1. This project builds an Inverted Index capable of performing boolean queries for information retrieval.
2. The code ranks result according to the vector space model.
3. It computes VSM scores use all the terms from the query. i.e., for the below these would be : good, dog, bad, cat.
An example of running the program might be:
$java PositiveRank my_corpus.txt 5 "_OR _AND good dog _AND bad cat"
Files used: PositiveRank.java , InvertedIndexer.java
The output should is a line with DocId Score on it, followed by a sequence of num_result lines with this information for the top num_results many documents.
For example,
DocId Score
7 .65
2 .51
3 .23
11 .0012
This program ranks the results using Bm25 Algorithm and Max Score Huristic.
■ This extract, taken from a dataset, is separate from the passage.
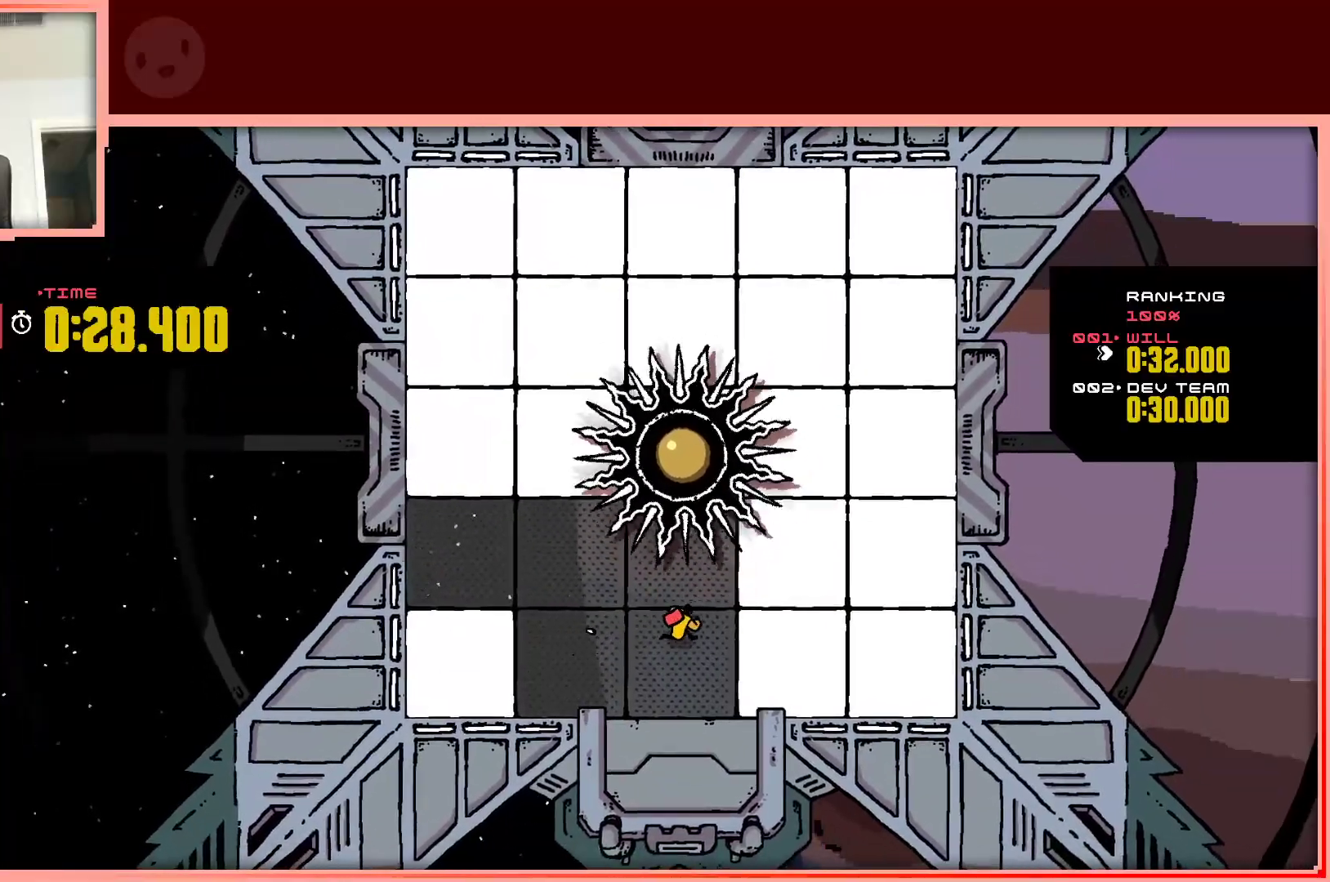
{"keys": ["right", "up"], "events": [[267, "up", "down"]]}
An example of running the program might be:
$java Bm25MaxScore my_corpus.txt 5 "good php python cat"
Files used: Bm25MaxScore.java , InvertedIndexer.java , MinHeap.java , Node.java
Golomb coding is a lossless data compression method highly suitable for situations in which the occurrence of small values in the input stream is significantly more likely than large values. [1]
Since, Index files are quite large in size, this implementation significantly reduces the size of Index file.
References :
1.https://en.wikipedia.org/wiki/Golomb_coding